A counselling session or psychiatric interview. Patient is not in focus, only hands of clipboard of interviewer can be seen

Doctors have raised fresh concerns about the underfunding of mental health hospitals after Health Foundation research for the BBC found their budgets had shrunk by £150m in the past four years.

The reductions come despite Government claims that NHS funding has increased by £8bn, a figure that has been widely disputed.

Health Foundation economist Anita Charlesworth told the BBC that mental health trusts received a shrinking share of the NHS budgets as demand from patients increased.

‘The NHS has not set out to cut mental health services but … they’ve had to look for cuts to make up that budget shortfall and often it is mental health services that have borne the brunt of those.’

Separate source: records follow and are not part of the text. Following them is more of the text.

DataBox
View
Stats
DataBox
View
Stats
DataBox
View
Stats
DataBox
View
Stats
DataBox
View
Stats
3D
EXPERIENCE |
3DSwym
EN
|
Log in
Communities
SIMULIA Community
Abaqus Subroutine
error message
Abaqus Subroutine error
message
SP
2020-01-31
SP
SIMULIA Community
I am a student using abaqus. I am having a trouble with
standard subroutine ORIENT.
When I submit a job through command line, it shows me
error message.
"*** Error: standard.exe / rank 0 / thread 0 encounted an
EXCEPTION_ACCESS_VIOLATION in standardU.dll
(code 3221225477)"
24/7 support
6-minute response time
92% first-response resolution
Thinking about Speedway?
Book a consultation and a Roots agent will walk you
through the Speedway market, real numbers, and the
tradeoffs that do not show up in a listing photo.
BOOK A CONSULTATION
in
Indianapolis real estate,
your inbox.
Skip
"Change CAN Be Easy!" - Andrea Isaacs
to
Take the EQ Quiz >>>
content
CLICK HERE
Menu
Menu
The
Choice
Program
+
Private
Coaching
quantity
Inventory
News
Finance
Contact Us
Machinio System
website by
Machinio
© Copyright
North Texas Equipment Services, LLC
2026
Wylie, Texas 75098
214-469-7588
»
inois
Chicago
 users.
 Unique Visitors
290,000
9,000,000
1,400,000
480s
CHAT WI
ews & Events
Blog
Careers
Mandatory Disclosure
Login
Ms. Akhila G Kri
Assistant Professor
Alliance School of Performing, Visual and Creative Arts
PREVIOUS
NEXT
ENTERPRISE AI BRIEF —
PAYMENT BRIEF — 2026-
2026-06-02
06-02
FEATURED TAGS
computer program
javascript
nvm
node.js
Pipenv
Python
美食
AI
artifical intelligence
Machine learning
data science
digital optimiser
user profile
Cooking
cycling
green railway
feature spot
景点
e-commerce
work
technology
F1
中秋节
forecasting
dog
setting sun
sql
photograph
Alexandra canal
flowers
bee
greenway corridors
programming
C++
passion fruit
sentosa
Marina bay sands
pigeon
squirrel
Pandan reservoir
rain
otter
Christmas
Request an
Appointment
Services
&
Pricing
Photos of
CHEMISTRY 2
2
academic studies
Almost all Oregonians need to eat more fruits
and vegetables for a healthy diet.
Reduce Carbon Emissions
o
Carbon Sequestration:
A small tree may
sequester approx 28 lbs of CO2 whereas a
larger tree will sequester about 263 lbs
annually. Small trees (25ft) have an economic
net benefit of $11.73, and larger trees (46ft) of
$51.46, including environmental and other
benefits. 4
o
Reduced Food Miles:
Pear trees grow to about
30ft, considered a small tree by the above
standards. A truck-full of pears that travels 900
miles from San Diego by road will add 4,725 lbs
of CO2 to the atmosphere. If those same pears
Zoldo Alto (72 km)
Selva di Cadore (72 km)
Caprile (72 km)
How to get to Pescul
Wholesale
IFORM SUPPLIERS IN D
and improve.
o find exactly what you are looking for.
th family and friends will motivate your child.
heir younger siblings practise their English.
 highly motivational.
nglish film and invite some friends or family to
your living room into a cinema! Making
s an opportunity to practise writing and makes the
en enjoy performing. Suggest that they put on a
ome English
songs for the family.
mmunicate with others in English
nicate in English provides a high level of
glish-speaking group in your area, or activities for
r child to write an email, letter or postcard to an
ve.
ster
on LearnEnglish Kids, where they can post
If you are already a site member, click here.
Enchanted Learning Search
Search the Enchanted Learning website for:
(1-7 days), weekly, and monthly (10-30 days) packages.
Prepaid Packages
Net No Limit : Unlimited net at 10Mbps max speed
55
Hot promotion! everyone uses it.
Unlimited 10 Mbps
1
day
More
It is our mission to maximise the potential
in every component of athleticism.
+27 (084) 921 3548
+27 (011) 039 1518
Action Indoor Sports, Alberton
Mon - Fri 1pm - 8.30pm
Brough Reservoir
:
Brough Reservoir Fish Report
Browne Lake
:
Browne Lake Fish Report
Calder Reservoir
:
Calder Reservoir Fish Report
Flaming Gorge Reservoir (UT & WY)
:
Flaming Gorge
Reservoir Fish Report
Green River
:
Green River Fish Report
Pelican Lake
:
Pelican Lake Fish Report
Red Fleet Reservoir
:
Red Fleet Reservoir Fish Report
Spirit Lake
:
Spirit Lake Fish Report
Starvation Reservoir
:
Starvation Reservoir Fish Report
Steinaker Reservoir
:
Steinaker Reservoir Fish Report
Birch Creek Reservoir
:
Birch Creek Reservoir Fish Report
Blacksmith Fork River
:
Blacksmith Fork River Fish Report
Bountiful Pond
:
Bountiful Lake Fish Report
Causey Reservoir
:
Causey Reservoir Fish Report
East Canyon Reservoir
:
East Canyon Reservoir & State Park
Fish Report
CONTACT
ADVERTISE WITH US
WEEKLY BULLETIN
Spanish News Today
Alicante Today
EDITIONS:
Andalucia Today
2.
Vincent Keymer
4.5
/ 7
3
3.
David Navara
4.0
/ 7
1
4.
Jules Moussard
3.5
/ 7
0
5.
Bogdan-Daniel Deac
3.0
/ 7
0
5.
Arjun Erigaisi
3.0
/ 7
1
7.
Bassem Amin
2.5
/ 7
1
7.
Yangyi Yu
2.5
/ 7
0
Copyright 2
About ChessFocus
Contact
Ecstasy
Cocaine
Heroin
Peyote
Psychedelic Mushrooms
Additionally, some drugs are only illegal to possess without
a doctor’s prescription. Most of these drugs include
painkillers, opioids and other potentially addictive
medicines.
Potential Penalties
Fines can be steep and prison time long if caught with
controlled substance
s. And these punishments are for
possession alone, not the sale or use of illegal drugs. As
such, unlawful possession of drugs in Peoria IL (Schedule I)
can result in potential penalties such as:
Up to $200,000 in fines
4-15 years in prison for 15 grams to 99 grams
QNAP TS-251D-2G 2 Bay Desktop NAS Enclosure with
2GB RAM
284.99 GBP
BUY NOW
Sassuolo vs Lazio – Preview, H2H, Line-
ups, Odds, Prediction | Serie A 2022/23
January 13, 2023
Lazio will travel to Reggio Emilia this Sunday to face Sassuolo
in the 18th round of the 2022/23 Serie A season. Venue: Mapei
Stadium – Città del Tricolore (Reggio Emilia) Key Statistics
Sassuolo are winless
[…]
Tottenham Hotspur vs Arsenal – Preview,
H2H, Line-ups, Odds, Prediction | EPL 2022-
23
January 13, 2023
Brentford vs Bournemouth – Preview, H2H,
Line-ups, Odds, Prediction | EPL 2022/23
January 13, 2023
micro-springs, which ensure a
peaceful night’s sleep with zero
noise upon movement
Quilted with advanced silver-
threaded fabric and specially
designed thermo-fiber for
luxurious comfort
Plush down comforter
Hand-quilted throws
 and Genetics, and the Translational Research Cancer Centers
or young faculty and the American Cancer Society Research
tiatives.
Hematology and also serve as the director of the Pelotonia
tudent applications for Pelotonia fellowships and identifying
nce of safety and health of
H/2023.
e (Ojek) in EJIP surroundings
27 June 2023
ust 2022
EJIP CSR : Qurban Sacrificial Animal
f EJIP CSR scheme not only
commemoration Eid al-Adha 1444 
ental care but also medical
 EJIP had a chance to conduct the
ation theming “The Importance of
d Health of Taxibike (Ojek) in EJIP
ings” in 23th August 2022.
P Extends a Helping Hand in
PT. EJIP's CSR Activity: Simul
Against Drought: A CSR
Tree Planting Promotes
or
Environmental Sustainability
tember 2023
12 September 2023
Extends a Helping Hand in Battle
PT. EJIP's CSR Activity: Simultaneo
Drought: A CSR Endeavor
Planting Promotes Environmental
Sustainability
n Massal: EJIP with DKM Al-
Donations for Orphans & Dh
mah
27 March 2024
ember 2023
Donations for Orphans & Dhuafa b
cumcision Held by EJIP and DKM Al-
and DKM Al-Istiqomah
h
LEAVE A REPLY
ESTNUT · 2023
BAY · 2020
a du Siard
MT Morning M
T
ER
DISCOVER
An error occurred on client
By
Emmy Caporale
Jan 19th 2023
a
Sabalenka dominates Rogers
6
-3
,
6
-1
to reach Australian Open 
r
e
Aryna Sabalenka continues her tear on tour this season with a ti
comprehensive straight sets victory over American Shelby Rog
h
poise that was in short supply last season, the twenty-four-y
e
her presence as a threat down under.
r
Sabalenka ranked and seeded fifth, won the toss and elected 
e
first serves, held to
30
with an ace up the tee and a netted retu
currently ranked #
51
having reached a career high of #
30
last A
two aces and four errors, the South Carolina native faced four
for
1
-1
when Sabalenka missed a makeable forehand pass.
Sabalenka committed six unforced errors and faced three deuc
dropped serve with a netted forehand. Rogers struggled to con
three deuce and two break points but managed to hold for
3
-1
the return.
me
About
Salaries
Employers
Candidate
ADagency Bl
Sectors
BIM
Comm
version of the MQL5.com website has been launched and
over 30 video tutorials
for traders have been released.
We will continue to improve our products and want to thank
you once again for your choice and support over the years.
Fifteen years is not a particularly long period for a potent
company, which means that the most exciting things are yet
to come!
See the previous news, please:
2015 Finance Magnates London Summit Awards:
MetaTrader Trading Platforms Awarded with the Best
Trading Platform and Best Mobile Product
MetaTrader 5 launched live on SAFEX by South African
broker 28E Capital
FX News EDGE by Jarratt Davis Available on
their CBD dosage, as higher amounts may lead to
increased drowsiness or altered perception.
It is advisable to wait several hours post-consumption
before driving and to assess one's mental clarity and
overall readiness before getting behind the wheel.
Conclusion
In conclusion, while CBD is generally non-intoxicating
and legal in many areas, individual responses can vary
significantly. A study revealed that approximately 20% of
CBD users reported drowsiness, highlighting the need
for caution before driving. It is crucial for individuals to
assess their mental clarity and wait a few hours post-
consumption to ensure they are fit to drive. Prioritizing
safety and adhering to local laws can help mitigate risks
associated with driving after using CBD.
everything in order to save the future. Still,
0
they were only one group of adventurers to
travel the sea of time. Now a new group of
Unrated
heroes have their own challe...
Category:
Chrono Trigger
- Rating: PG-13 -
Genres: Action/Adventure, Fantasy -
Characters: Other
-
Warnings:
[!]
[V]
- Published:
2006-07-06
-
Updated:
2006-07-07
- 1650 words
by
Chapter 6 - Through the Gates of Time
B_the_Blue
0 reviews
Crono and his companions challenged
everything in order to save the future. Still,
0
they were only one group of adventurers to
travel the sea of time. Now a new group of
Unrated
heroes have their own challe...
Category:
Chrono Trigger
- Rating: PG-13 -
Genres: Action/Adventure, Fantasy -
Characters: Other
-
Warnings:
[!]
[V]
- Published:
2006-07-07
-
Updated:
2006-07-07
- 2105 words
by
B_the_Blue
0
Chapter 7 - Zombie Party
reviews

The Department of Health disputes the Health Foundation’s analysis, which was prepared for the BBC Panorama programme on Monday, and also highlighted a rising number of unexpected patient deaths in England’s mental health trusts.

A survey of mental health trusts using a Freedom of Information request found a 50 per cent increase in unexpected deaths between 2012-13 and 2015-16.

The DH said the trend was owing to changes in the way deaths were recorded and investigated.

BMA community care committee chair Gary Wannan said: ‘It is wholly unacceptable that the chronic underfunding of mental health services has left some of the most vulnerable people in society without the care and support that they desperately need.’

He added: ‘It is vital that mental health problems are identified and diagnosed as early as possible and that people have access to the right help and support.

‘Yet despite mental health problems affecting a quarter of the population, spending on mental health services is only 11 per cent of the NHS budget.’